Race Relations Act 1965
- Parliament of the United Kingdom
- Long title: An Act to prohibit discrimination on racial grounds in places of public resort; to prevent the enforcement or imposition on racial grounds of restrictions on the transfer of tenancies; to penalise incitement to racial hatred; and to amend section 5 of the Public Order Act 1936.
- Citation: 1965 c. 73
- Introduced by: Frank Soskice, Home Secretary (Commons) Lord Stonham (Lords)
- Territorial extent: England and Wales; Scotland;

Dates
- Royal assent: 8 November 1965
- Commencement: 8 December 1965
- Repealed: 22 November 1976

Other legislation
- Amends: Public Order Act 1936; House of Commons Disqualification Act 1957;
- Amended by: Race Relations Act 1968
- Repealed by: Race Relations Act 1976

Status: Repealed

Text of statute as originally enacted

Text of the Race Relations Act 1965 as in force today (including any amendments) within the United Kingdom, from legislation.gov.uk.
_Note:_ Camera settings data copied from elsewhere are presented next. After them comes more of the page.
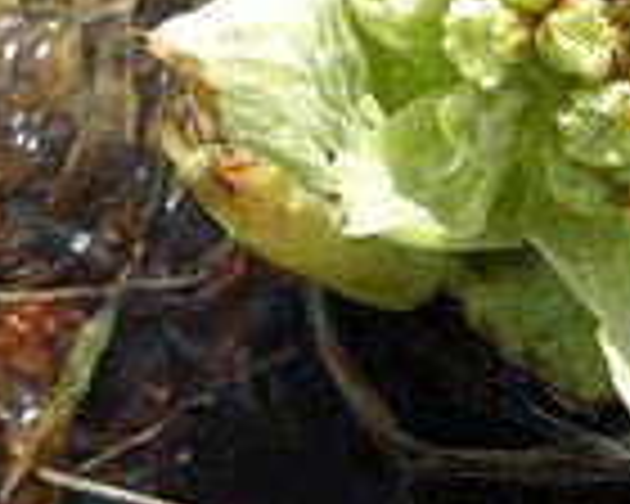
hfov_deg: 5.4
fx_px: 6712
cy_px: -148
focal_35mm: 360
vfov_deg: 4.3
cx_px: 126
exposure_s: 1/250
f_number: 11
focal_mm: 70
= Race Relations Act 1965 =

Act of the Parliament of the United Kingdom

The Race Relations Act 1965 (c. 73) was an act of the Parliament of the United Kingdom. The act was the first legislation in the United Kingdom to address racial discrimination.
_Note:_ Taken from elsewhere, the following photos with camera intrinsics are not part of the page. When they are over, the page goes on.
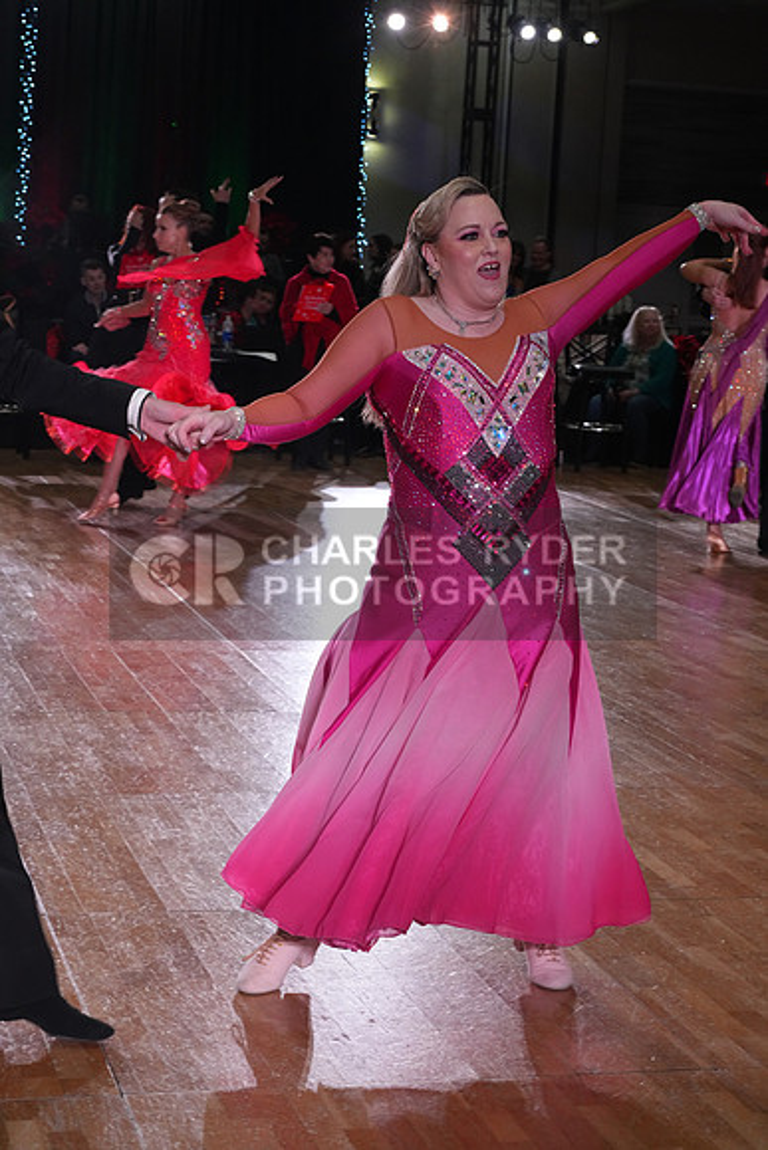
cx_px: 384
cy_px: 575
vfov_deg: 28.8
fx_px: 2238
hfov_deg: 19.5
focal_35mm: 70
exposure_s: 1/200
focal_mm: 70
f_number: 10
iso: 4000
The act outlawed discrimination on the "grounds of colour, race, or ethnic or national origins" in public places in Great Britain.

It also prompted the creation of the Race Relations Board in 1966. This would consist of a chairman and two other members appointed by the Secretary of State. Its remit was to consider complaints under the Act.

== Background ==

=== Reasons for the act's introduction ===
The UK saw an influx of economic migrants after World War II, many from British colonies or former colonies; those from the Caribbean are known as the Windrush generation. By the time the 1965 bill was introduced, there was a population of almost a million immigrants living in Britain. The Museum of London states that "casual 'colour prejudice' was part of daily life" for many. Between 1951 and 1964, a dozen attempts were made to legislate racial discrimination. The left-wing Member of Parliament Fenner Brockway had introduced a bill to put a stop to racial discrimination eight times from 1956 to 1964. In 1958, London saw the Notting Hill riots, and in 1963 the Bristol Bus Boycott occurred.

=== Exclusion of Northern Ireland ===
The Government of Northern Ireland successfully lobbied the Government of the United Kingdom for Northern Ireland to be excluded from the territorial extent of the Race Relations Act 1965 and for religion to excluded from being considered a "racial" criterion.

==Outline==
The act was drafted by Home Secretary Frank Soskice with some cross-party cooperation.

The bill was given royal assent on 8 November 1965 and began to be enforced on 8 December. The act made it a civil offence (rather than a criminal offence) to refuse to serve a person, to serve someone with unreasonable delay, or to overcharge, on the grounds of colour, race, or ethnic or national origins. The Act also created the offence of "incitement to racial hatred".

The first conviction under the act came in October 1967, when a 17-year-old member of the National Socialist Party was found guilty of racial discrimination at Middlesex Area Sessions. The leader of the British National Socialist Movement, Colin Jordan, was also successfully prosecuted under the Act and jailed for 18 months in 1967.

Black immigrants were also tried for this offence, including Black Power leader Michael Abdul Malik (Michael X) and four members of the Universal Coloured People's Association for "stirring up racial hatred against white people."

==Limitations==
The act specifically excluded shops and private boarding houses, only outlawing discrimination in "places of public resort." The Race Relations Board was rather weak in its enforcement capabilities, being limited to conciliation and an assurance not to return to the discriminatory behavior. It was "a weak piece of legislation" and failed to end racial discrimination in the UK fully.

The act did not apply in Northern Ireland.

== Amendment and repeal ==
The act was strengthened with the Race Relations Act 1968, which extended the legislation's remit to cover employment and housing. It was repealed by the Race Relations Act 1976, which saw the creation of the Commission for Racial Equality.